### Problem
The line holding "margin-left: 14px ->" is the last one to output; start at the first line of the data, keep every line in between exactly, and leave out pictures.

(Excerpted records Opens)

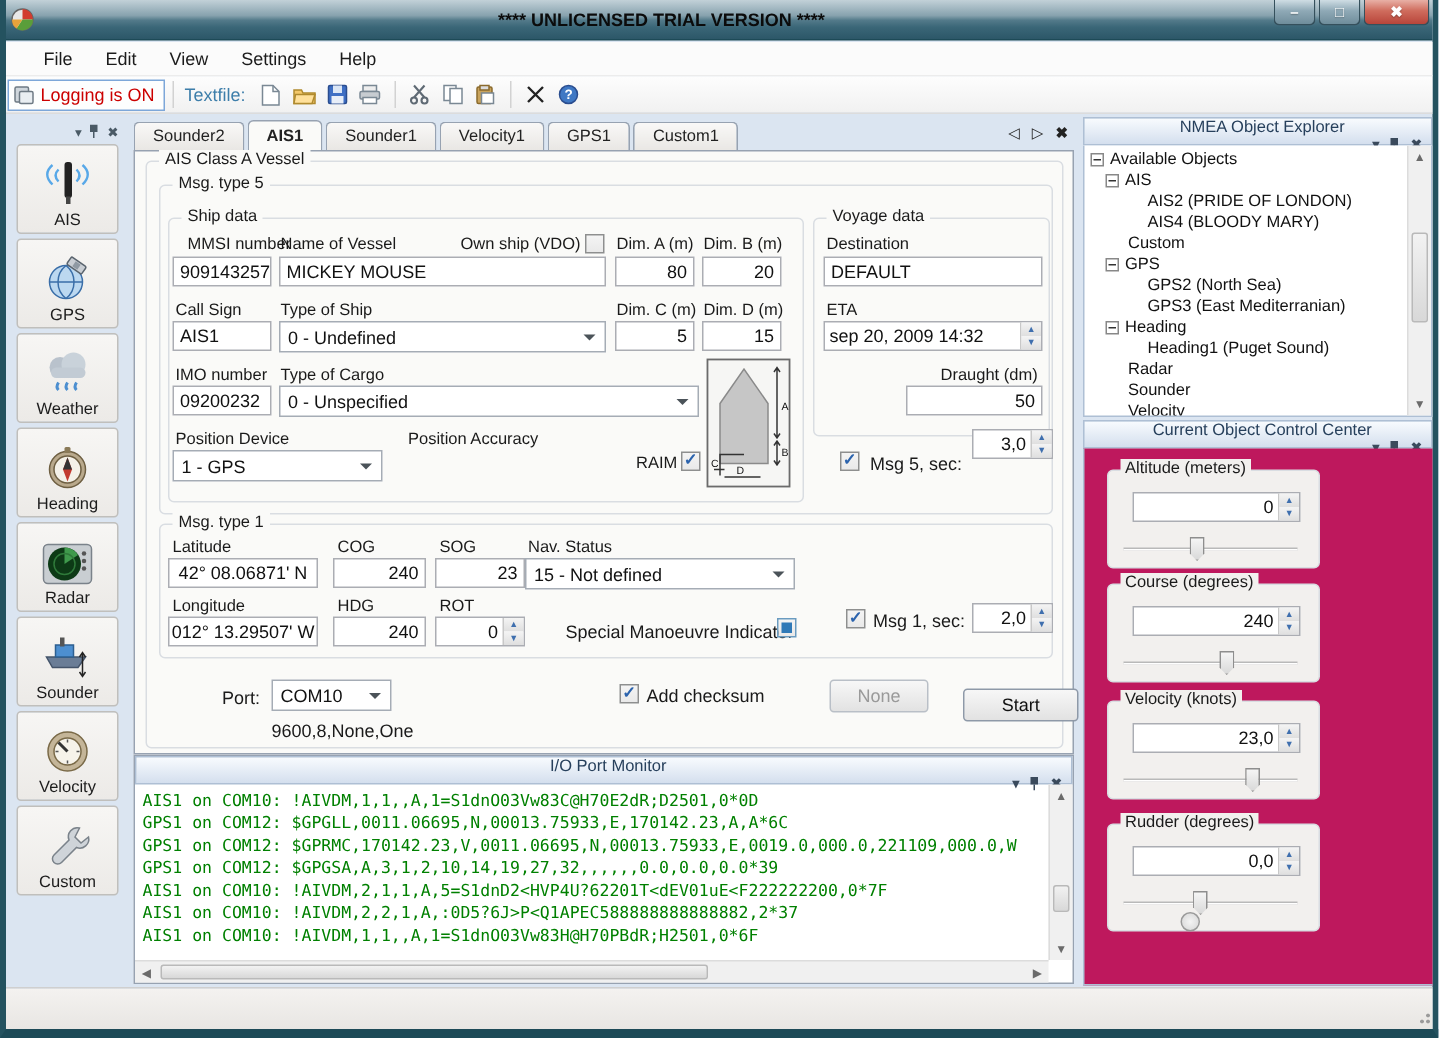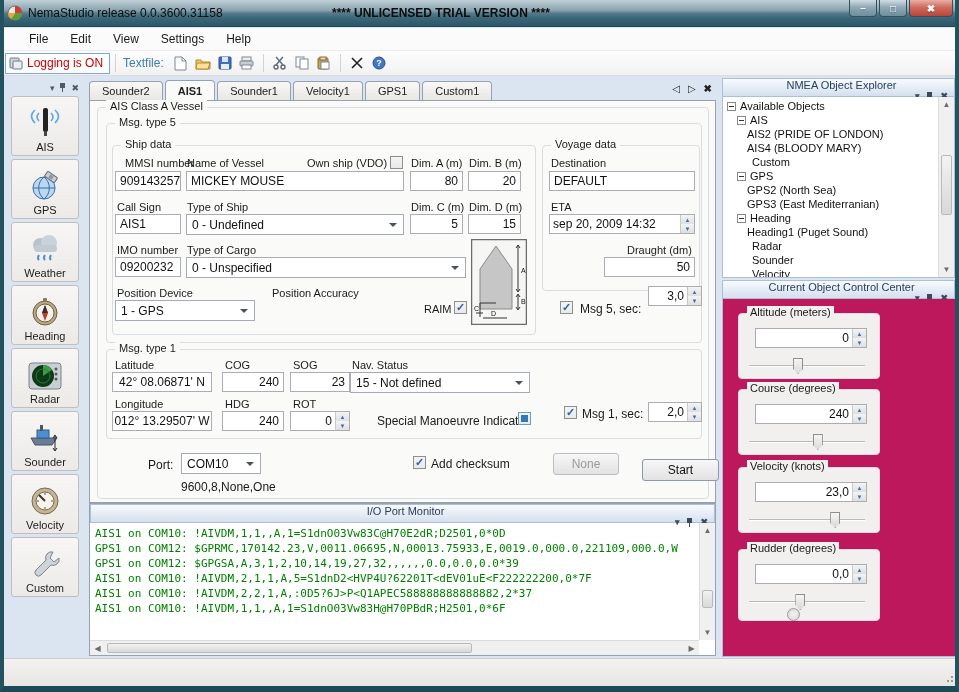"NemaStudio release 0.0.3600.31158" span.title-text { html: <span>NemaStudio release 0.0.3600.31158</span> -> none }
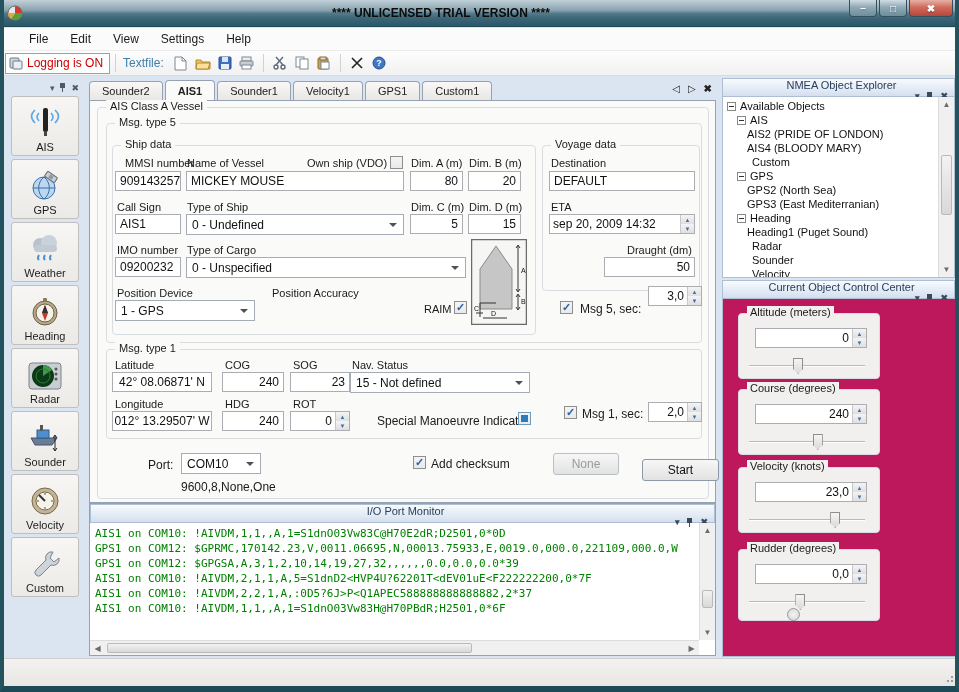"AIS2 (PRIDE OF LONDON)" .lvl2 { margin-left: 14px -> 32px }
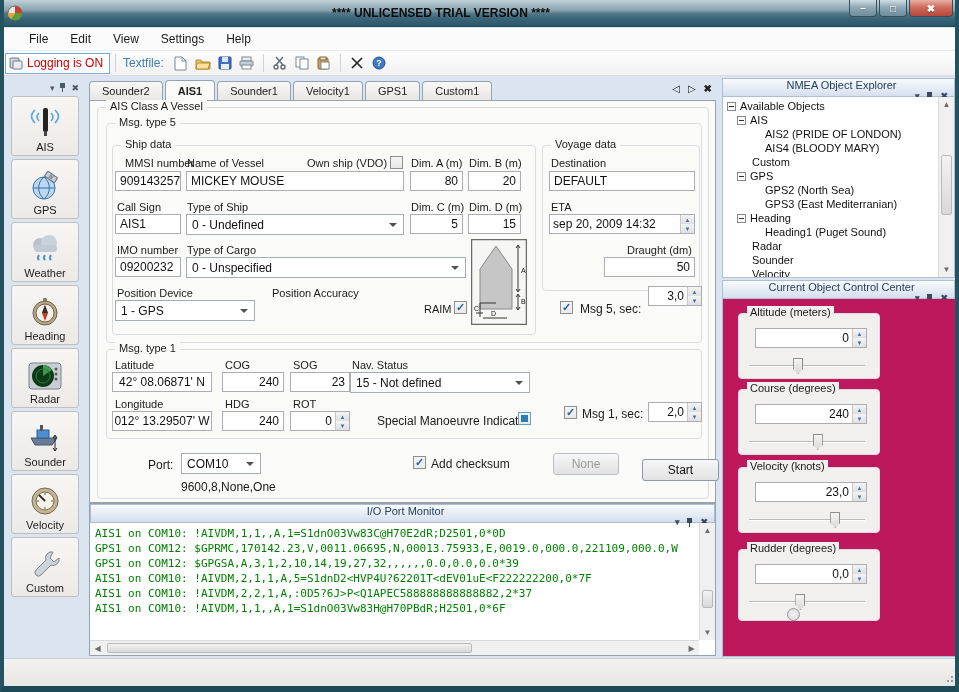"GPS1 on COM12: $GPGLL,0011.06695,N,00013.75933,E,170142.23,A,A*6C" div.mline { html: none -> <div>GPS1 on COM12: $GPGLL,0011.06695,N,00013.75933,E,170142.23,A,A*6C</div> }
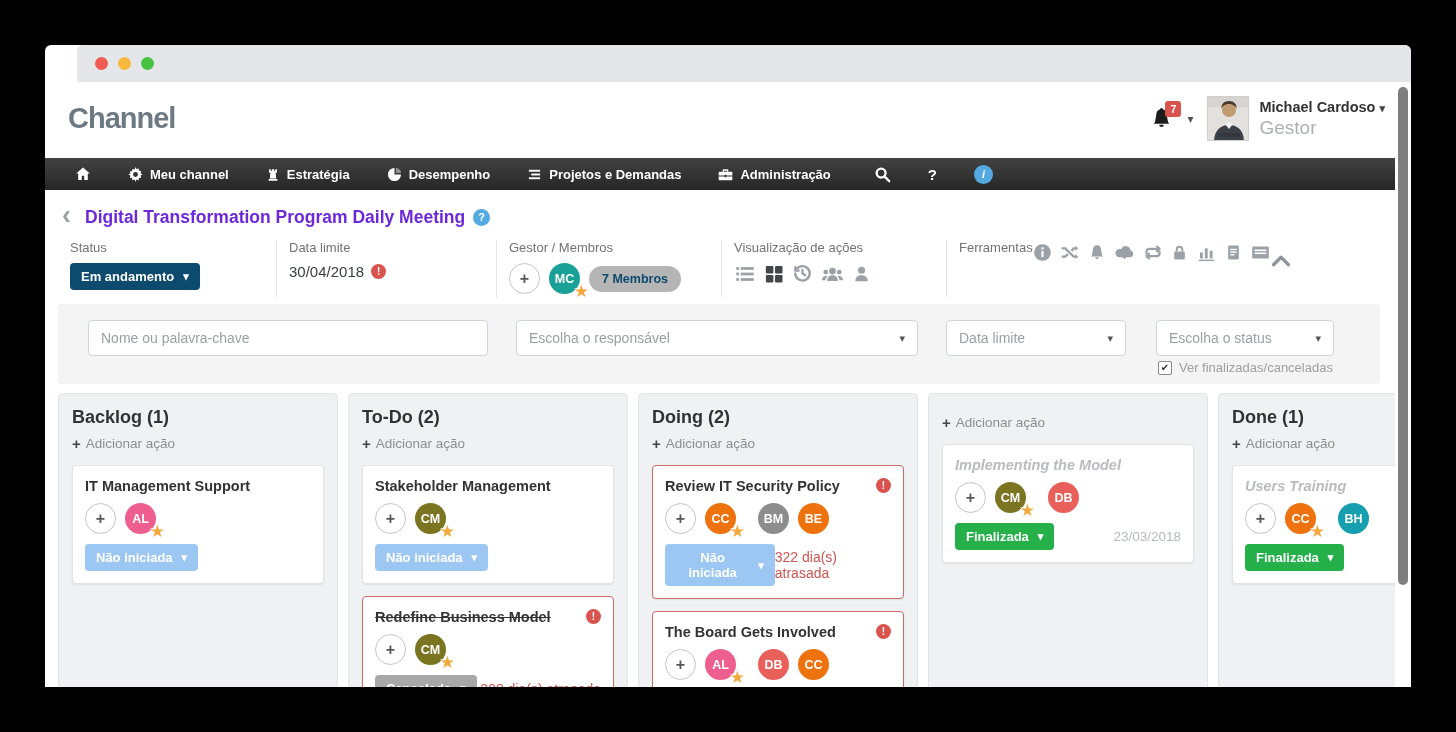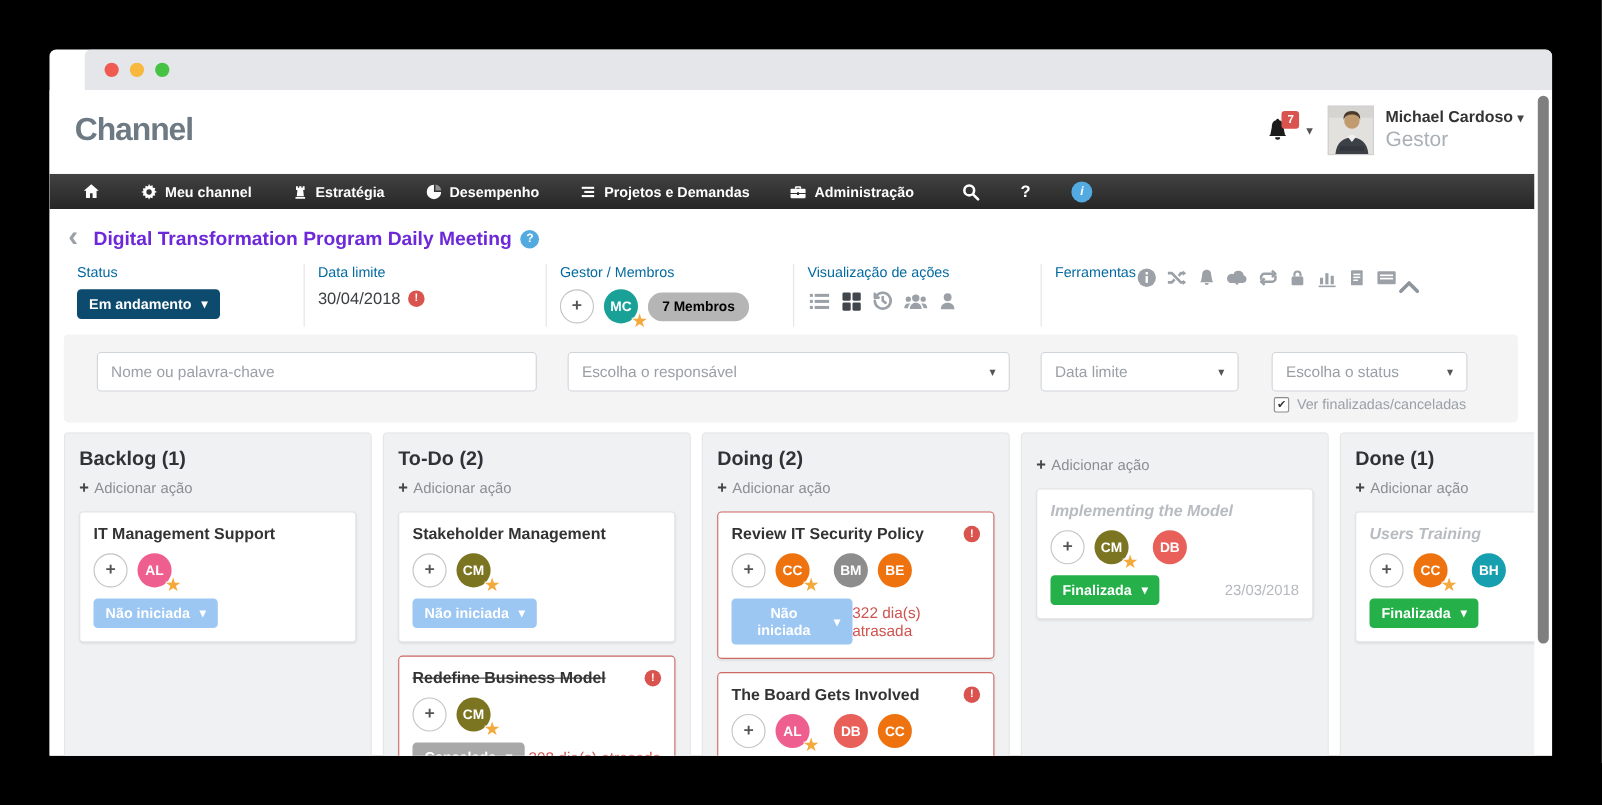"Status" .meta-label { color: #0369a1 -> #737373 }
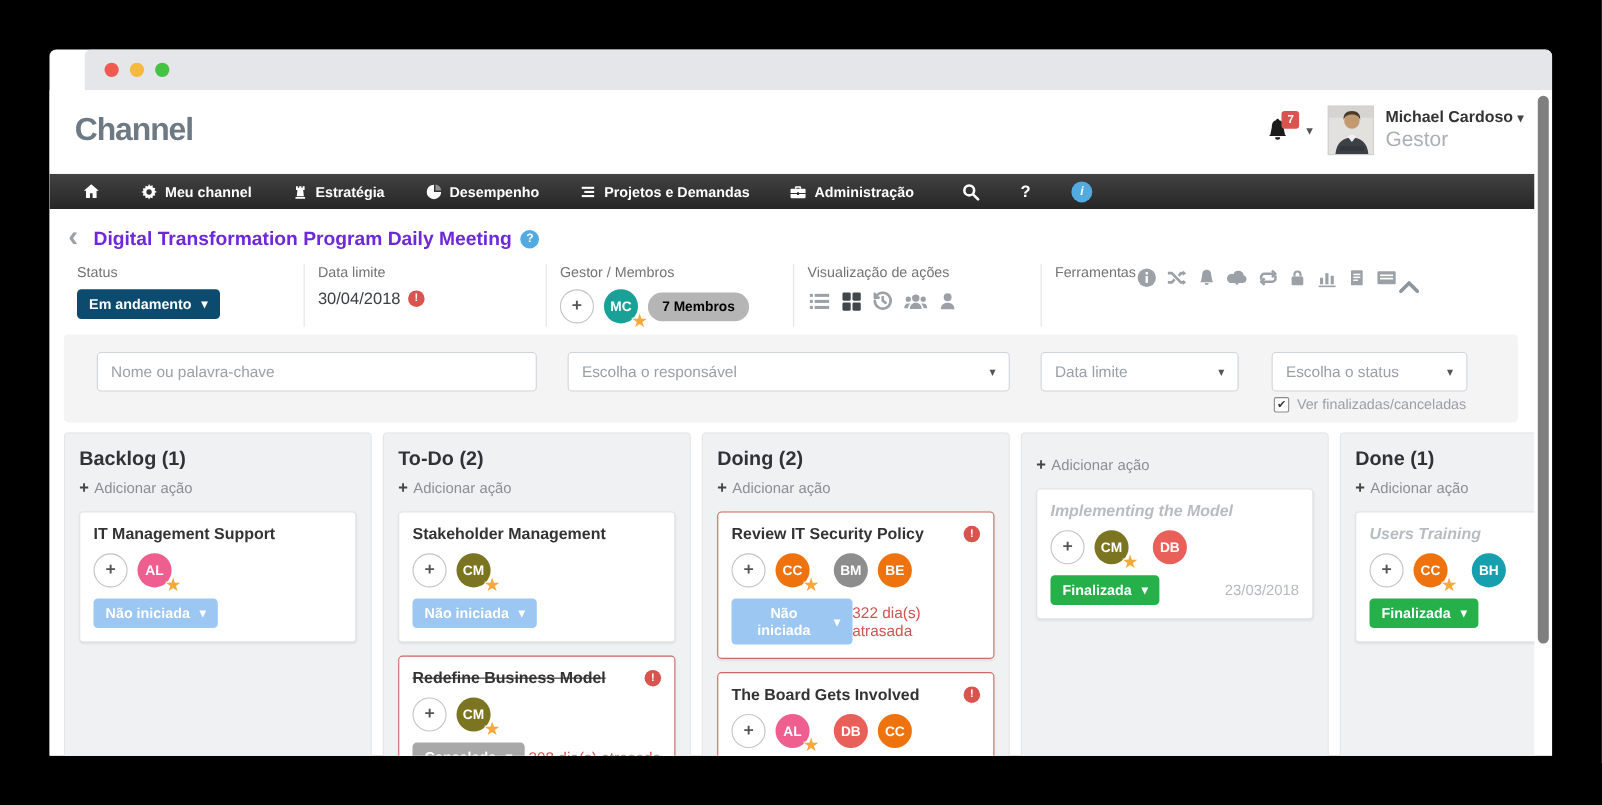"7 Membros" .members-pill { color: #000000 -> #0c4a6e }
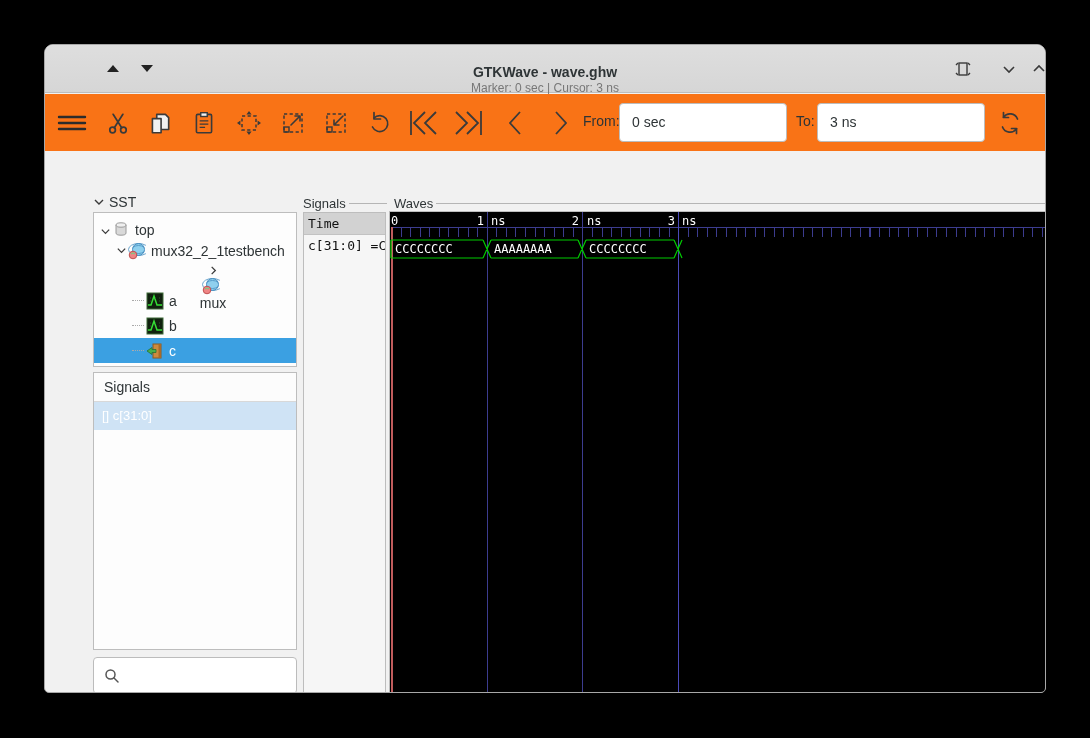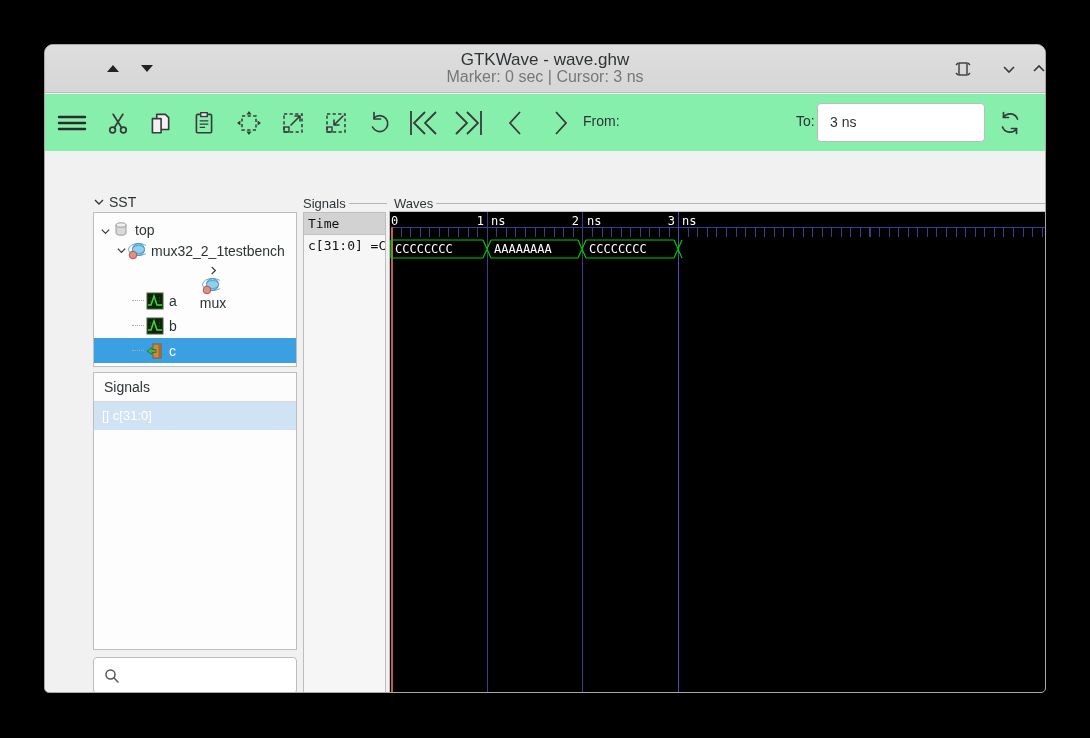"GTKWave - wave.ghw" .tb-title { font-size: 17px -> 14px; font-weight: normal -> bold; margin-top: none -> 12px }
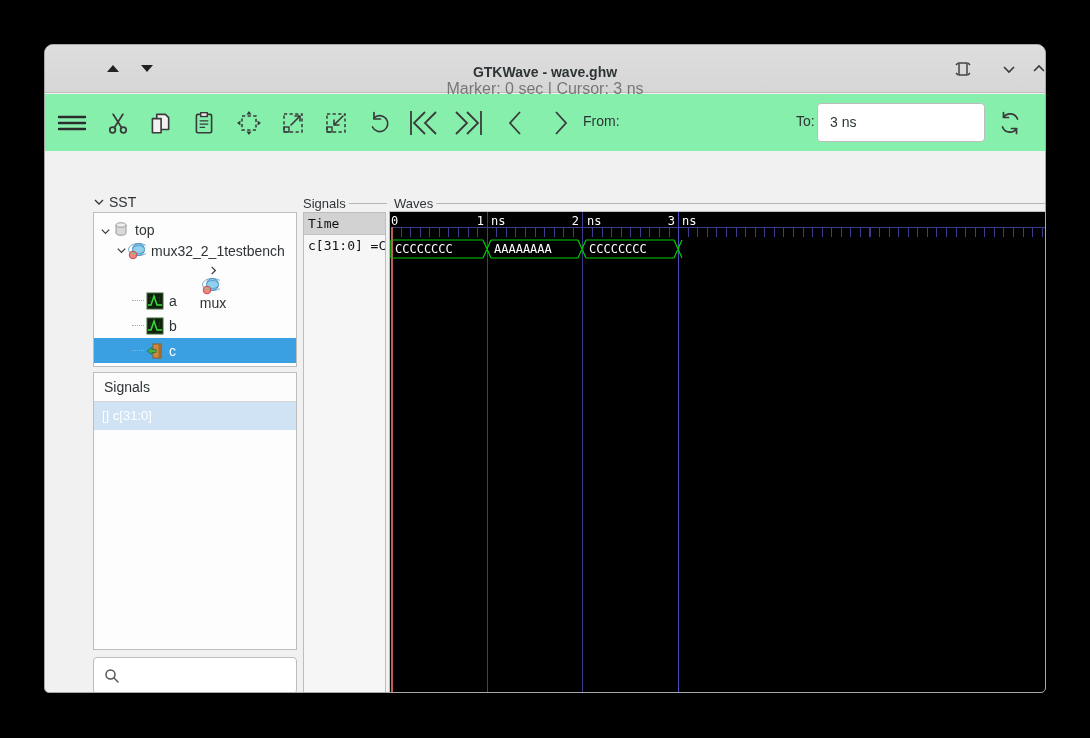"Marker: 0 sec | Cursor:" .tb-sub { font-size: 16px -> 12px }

(Excerpted records Closes)

### Worked solution
"NemaStudio release 0.0.3600.31158" span.title-text { html: <span>NemaStudio release 0.0.3600.31158</span> -> none }
"AIS2 (PRIDE OF LONDON)" .lvl2 { margin-left: 14px -> 32px }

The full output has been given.